◆ What you will do: Copy every line of the records that includes the word "buttons".

[Supplied entries]

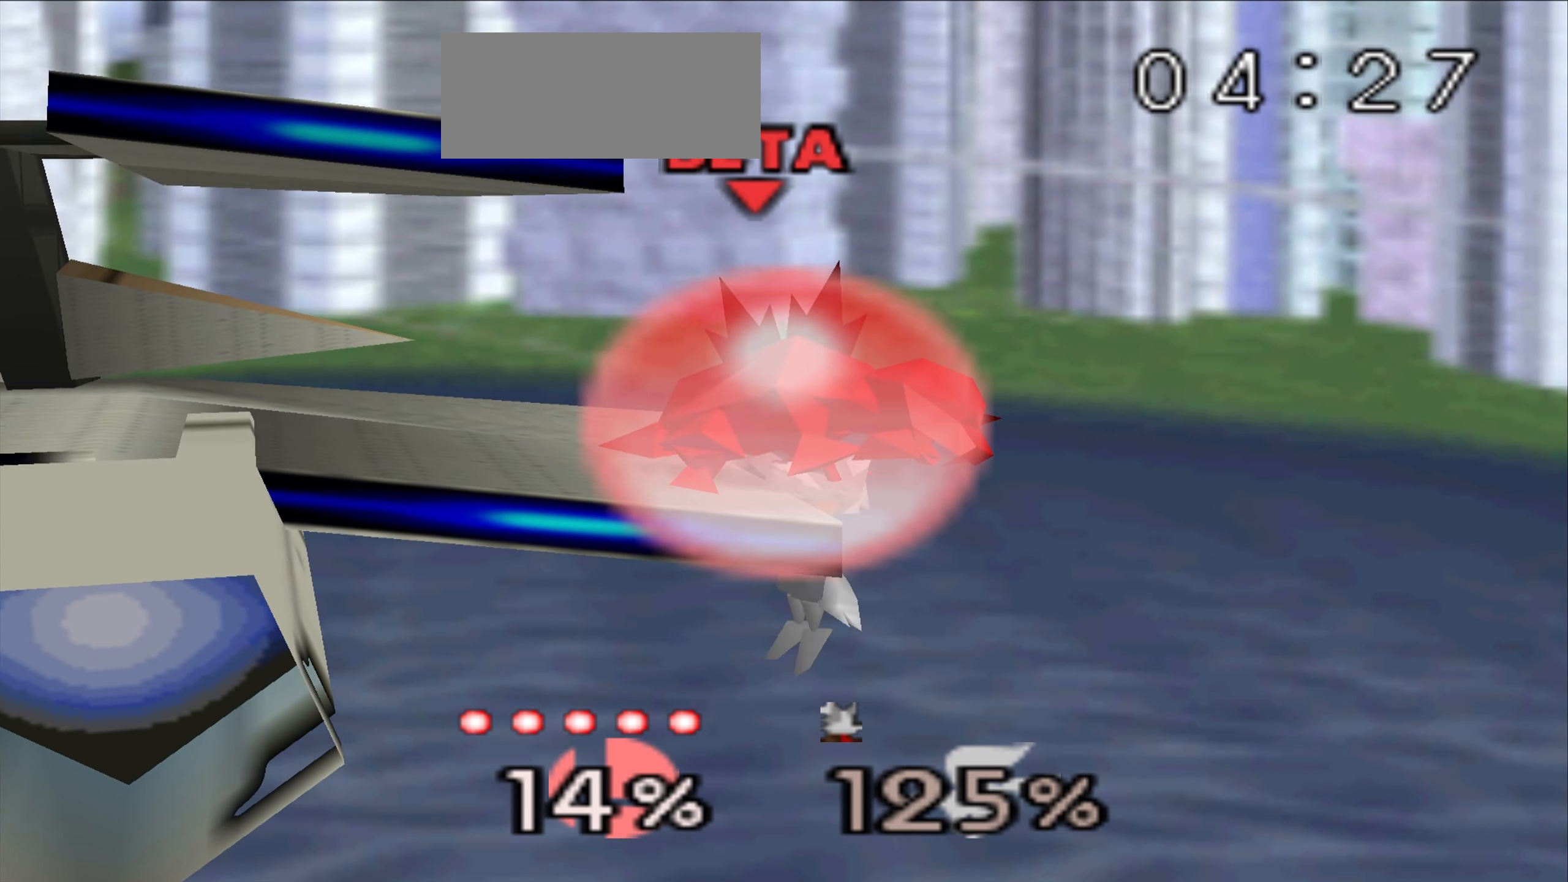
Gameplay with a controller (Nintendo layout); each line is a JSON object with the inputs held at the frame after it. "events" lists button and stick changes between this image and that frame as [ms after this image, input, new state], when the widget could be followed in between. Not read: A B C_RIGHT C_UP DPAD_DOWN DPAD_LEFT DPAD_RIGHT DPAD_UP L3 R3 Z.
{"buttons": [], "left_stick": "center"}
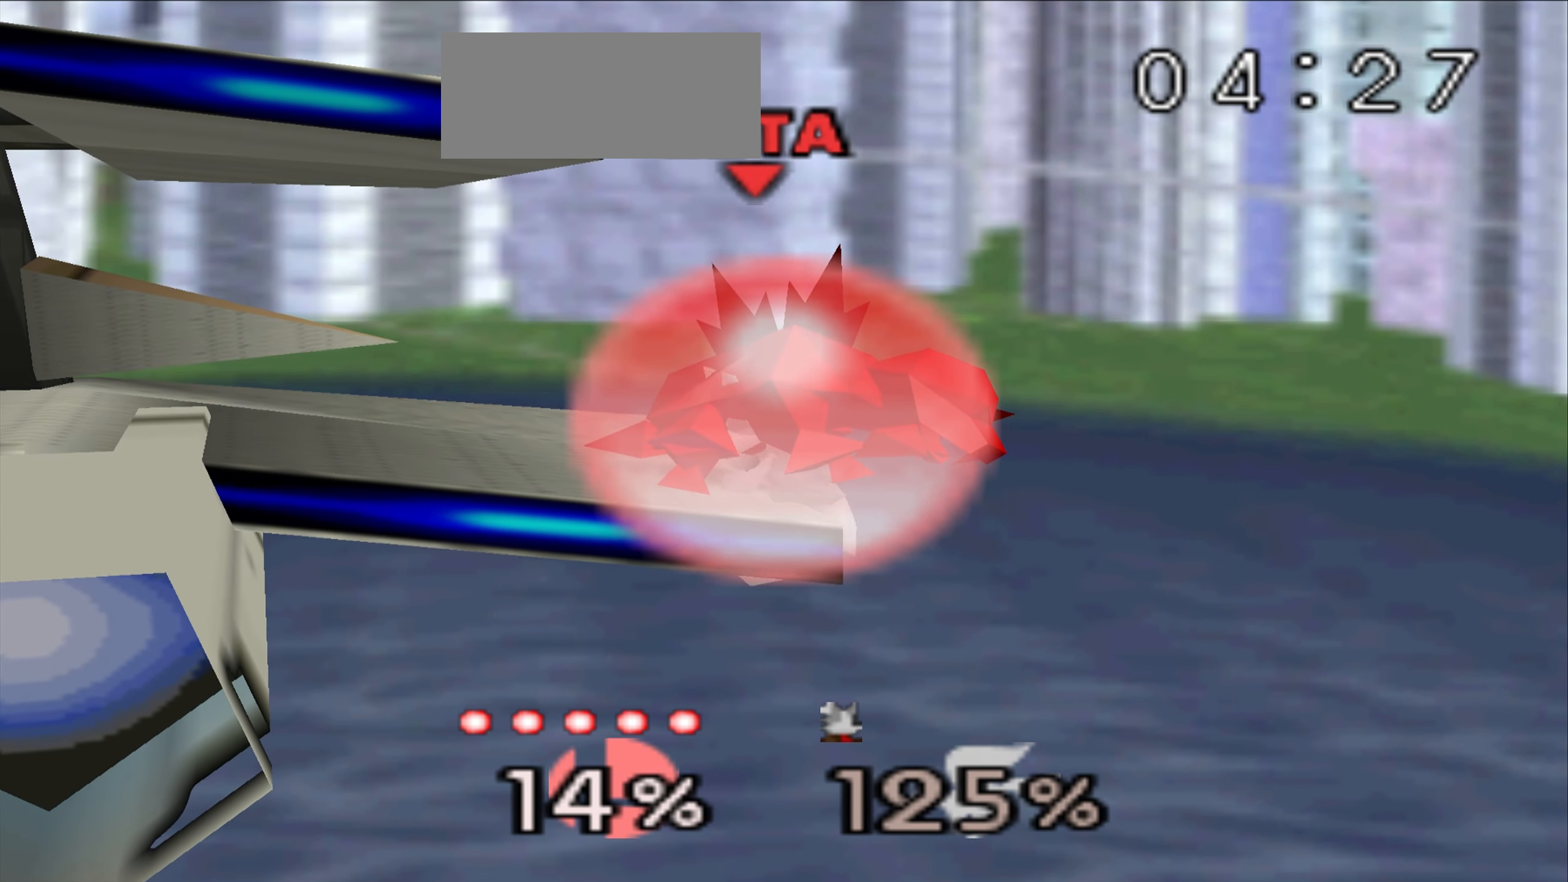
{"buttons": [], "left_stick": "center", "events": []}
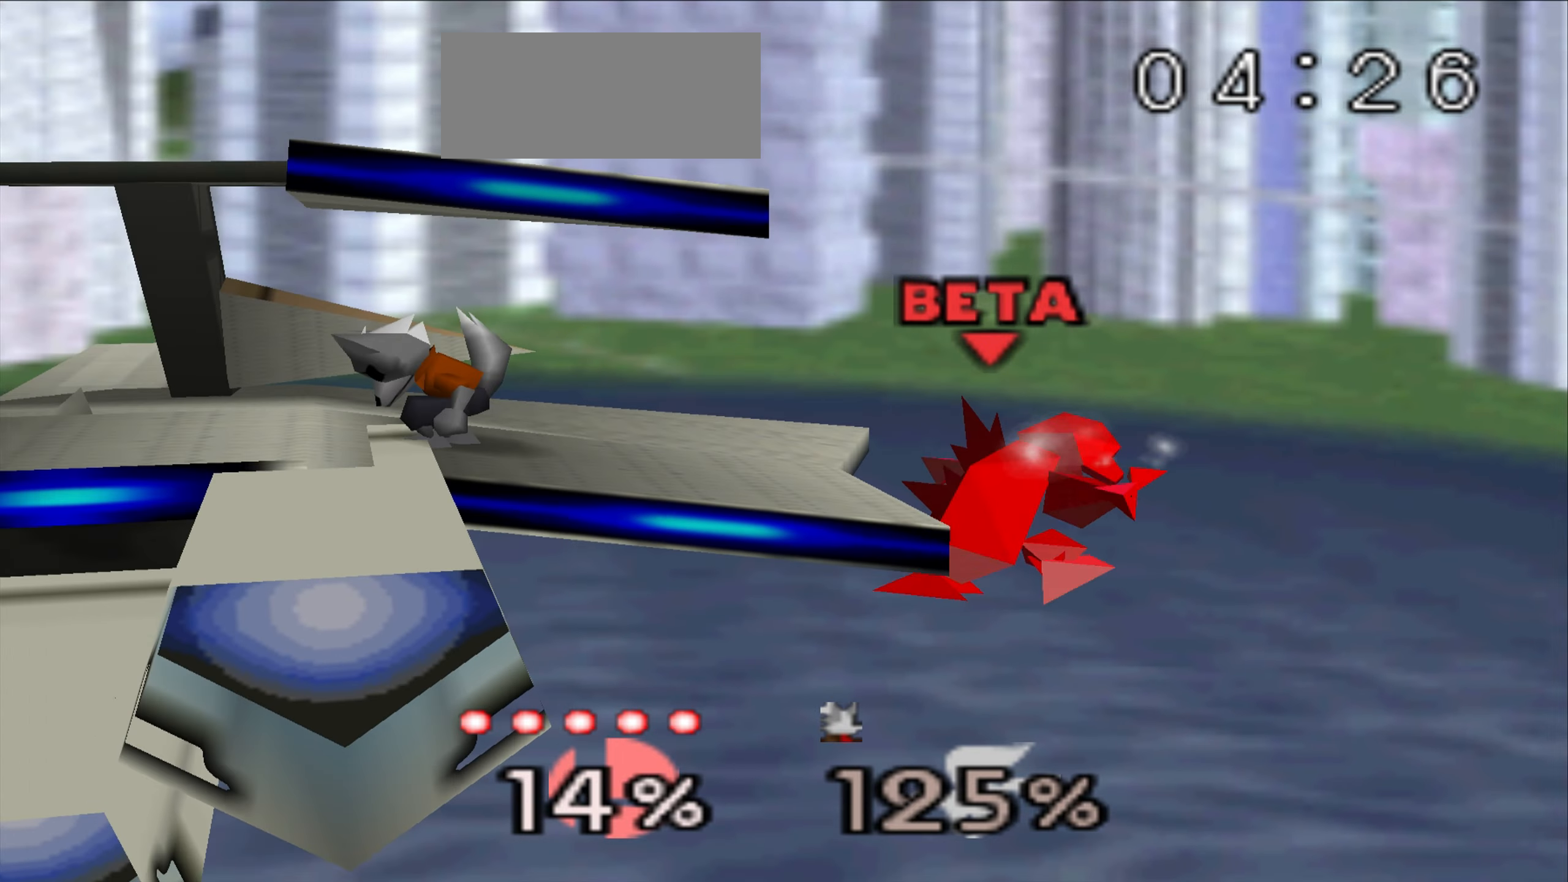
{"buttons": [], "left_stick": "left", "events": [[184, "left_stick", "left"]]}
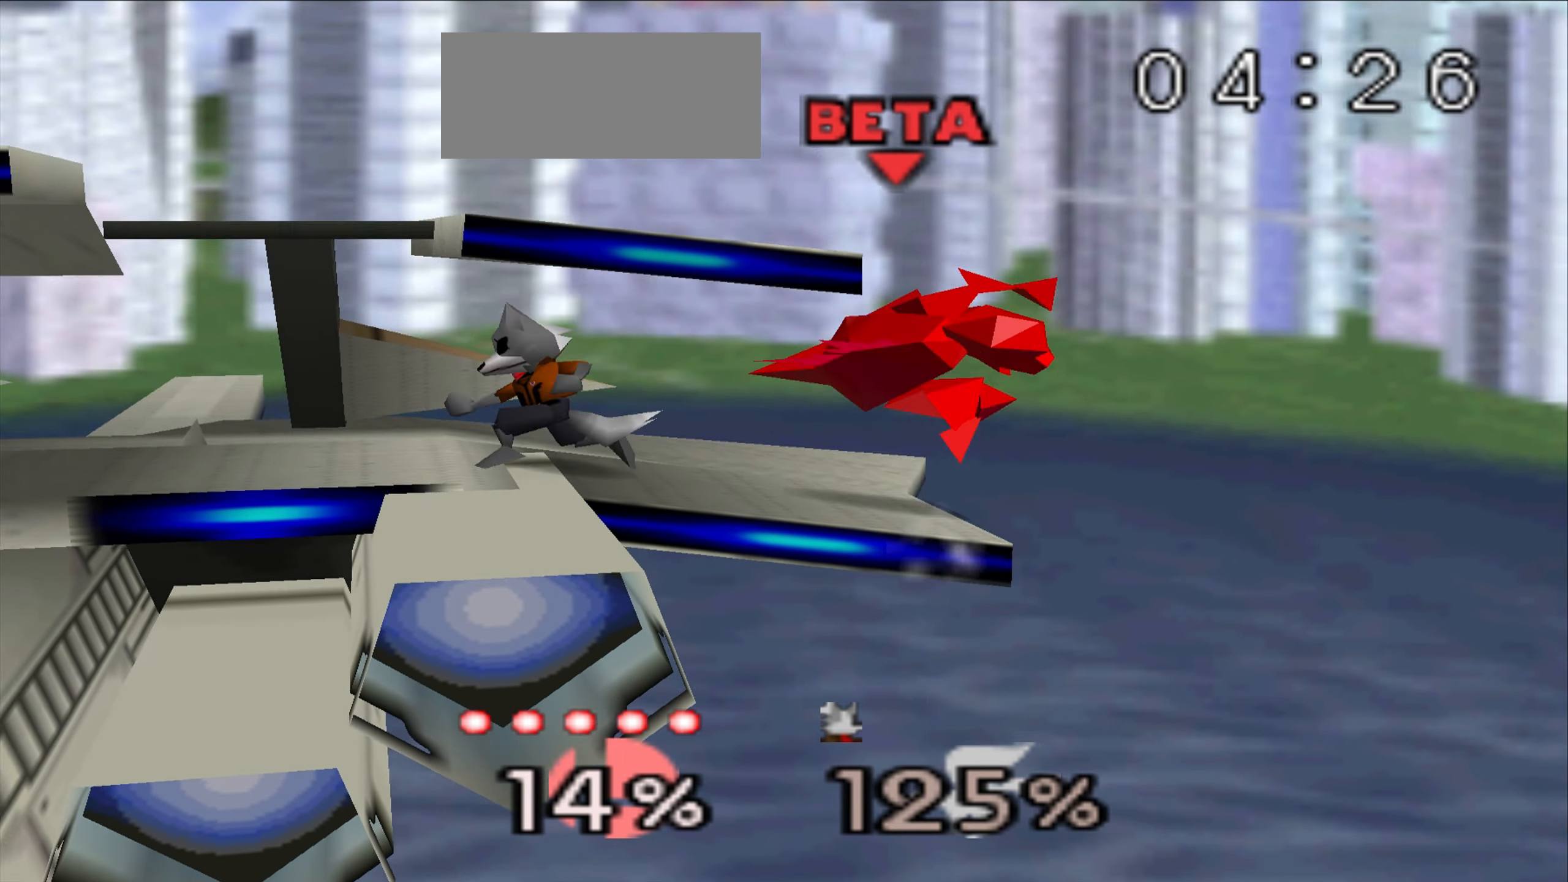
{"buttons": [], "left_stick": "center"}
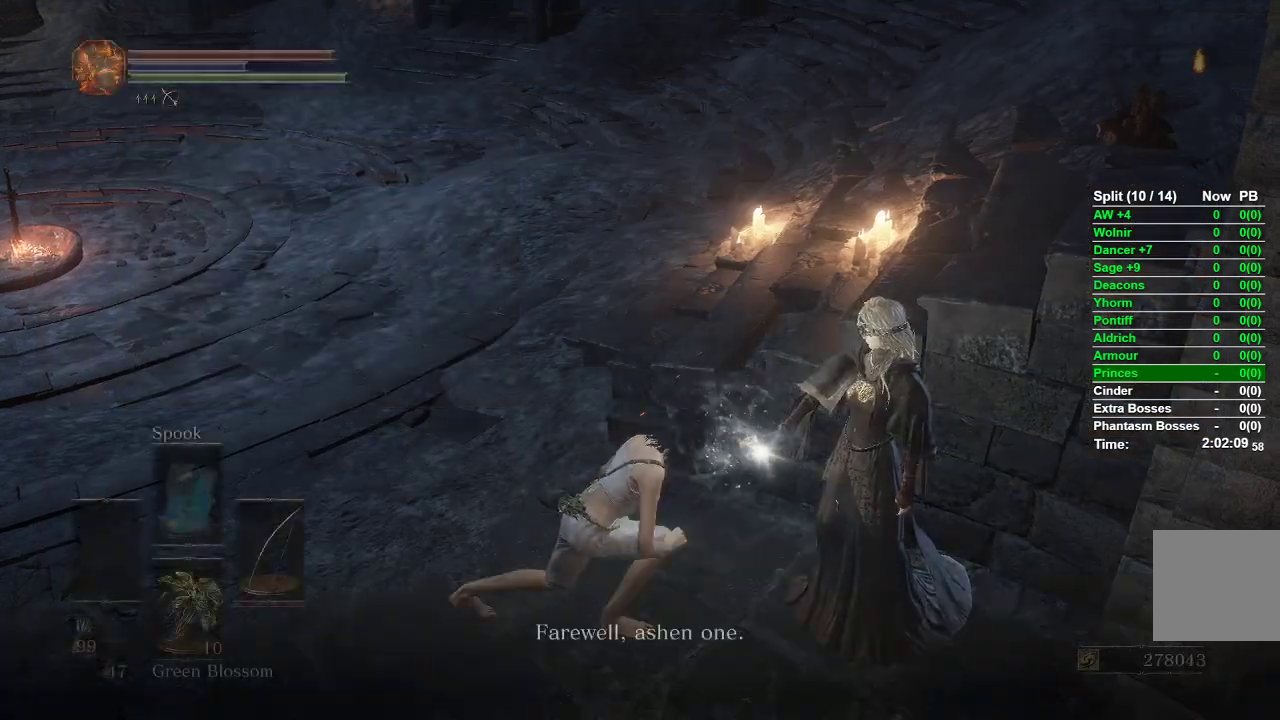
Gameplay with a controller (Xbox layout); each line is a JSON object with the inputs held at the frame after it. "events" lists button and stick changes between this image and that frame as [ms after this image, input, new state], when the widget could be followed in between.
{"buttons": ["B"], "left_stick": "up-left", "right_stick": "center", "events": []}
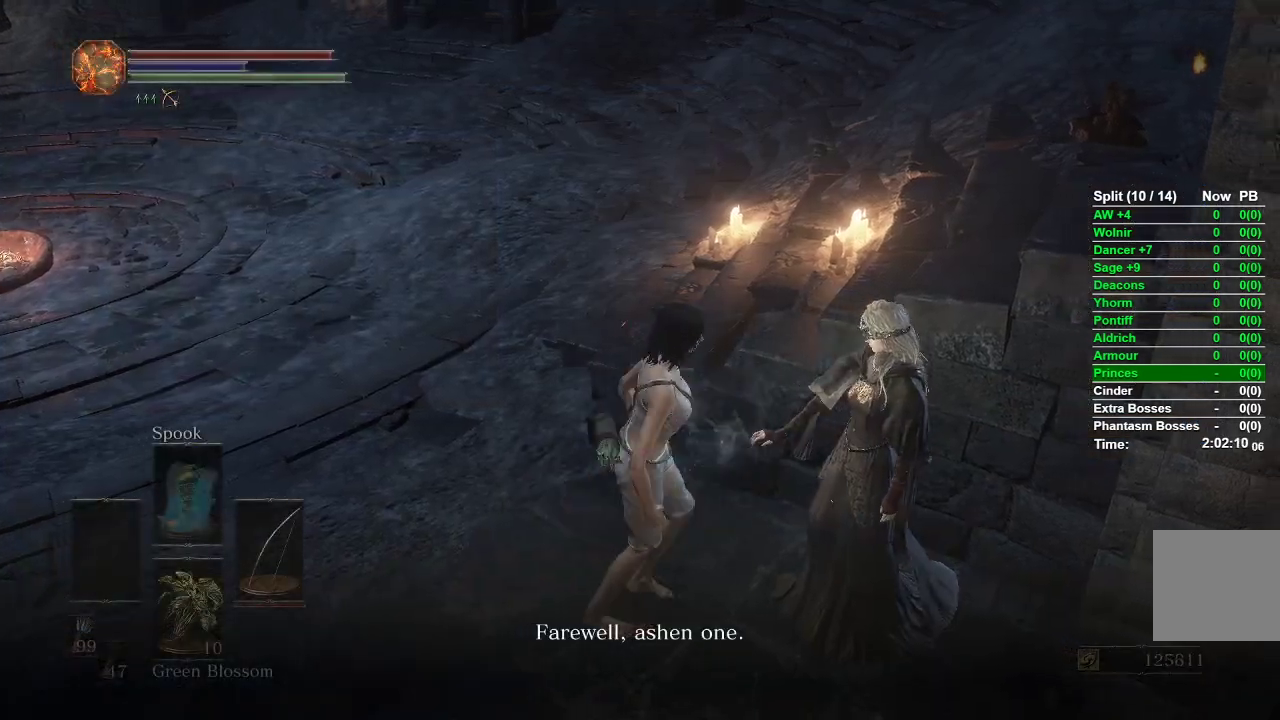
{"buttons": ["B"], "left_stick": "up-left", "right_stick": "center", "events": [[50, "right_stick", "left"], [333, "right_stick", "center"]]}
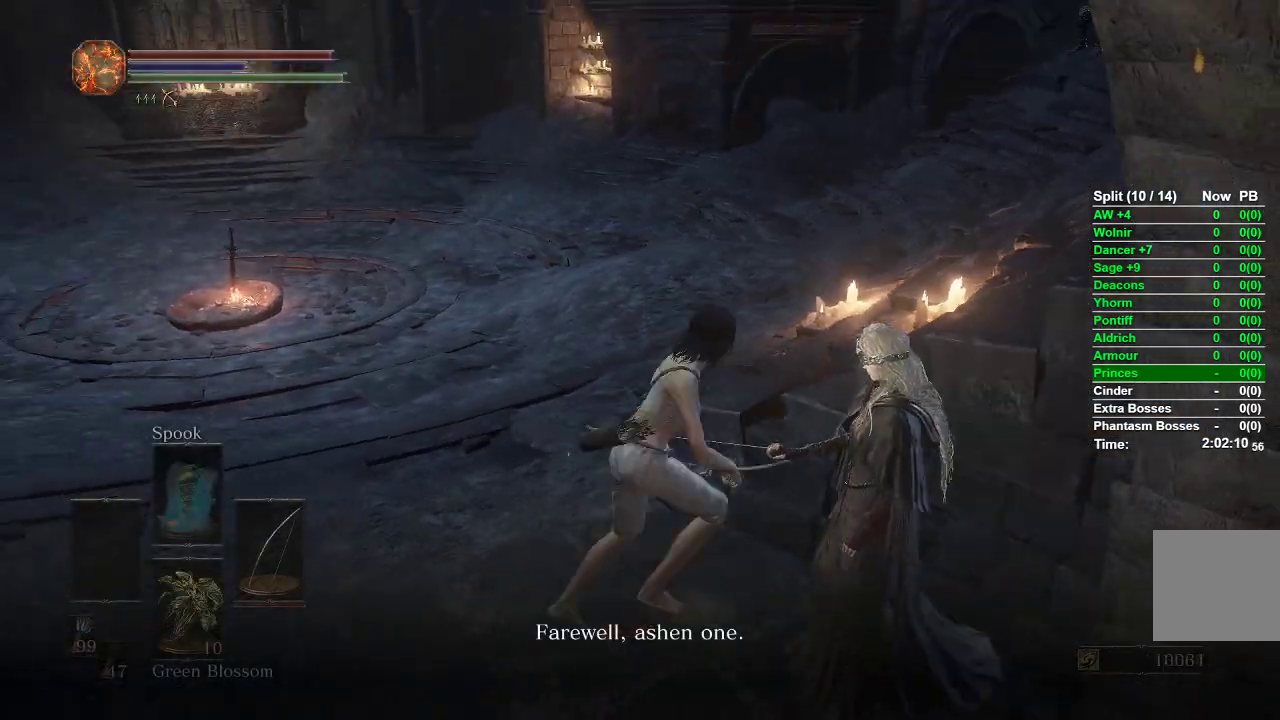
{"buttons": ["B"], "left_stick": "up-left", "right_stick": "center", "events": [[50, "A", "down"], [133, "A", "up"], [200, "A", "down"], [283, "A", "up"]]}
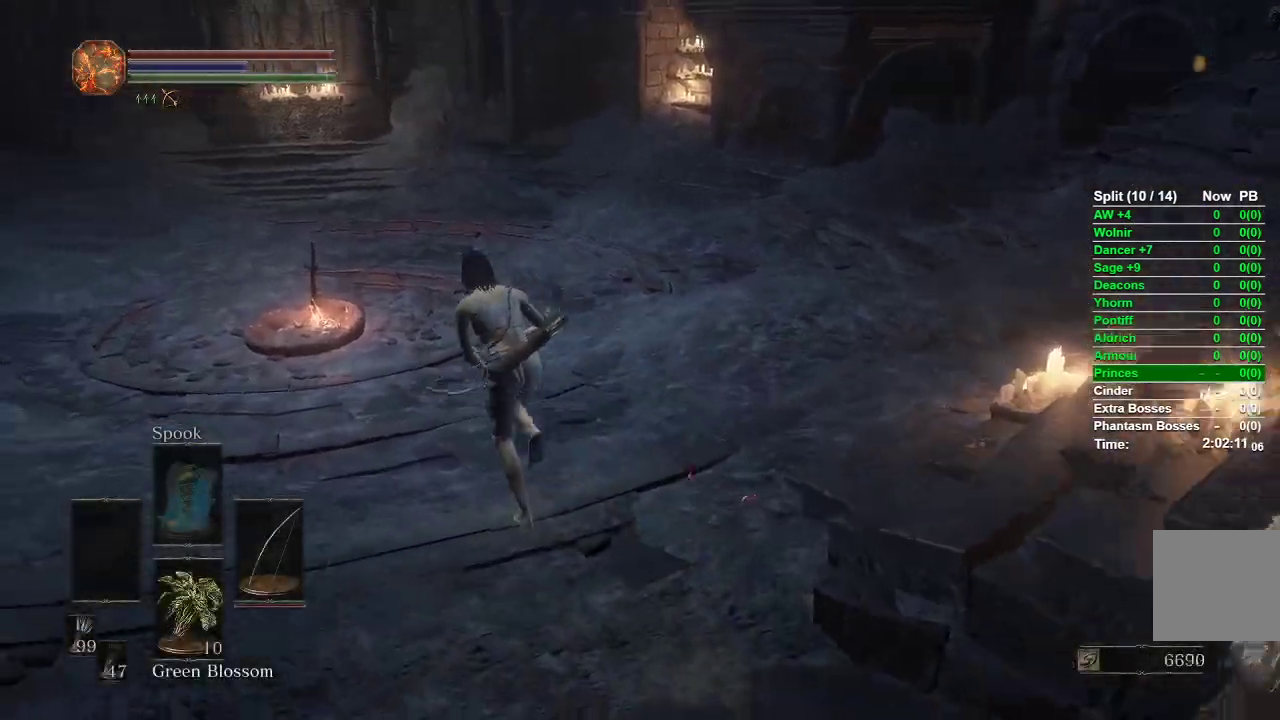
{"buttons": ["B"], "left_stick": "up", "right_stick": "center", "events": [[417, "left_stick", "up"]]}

[/Supplied entries]

◆ Answer section:
{"buttons": [], "left_stick": "center"}
{"buttons": [], "left_stick": "center", "events": []}
{"buttons": [], "left_stick": "left", "events": [[184, "left_stick", "left"]]}
{"buttons": [], "left_stick": "center"}
{"buttons": ["B"], "left_stick": "up-left", "right_stick": "center", "events": []}
{"buttons": ["B"], "left_stick": "up-left", "right_stick": "center", "events": [[50, "right_stick", "left"], [333, "right_stick", "center"]]}
{"buttons": ["B"], "left_stick": "up-left", "right_stick": "center", "events": [[50, "A", "down"], [133, "A", "up"], [200, "A", "down"], [283, "A", "up"]]}
{"buttons": ["B"], "left_stick": "up", "right_stick": "center", "events": [[417, "left_stick", "up"]]}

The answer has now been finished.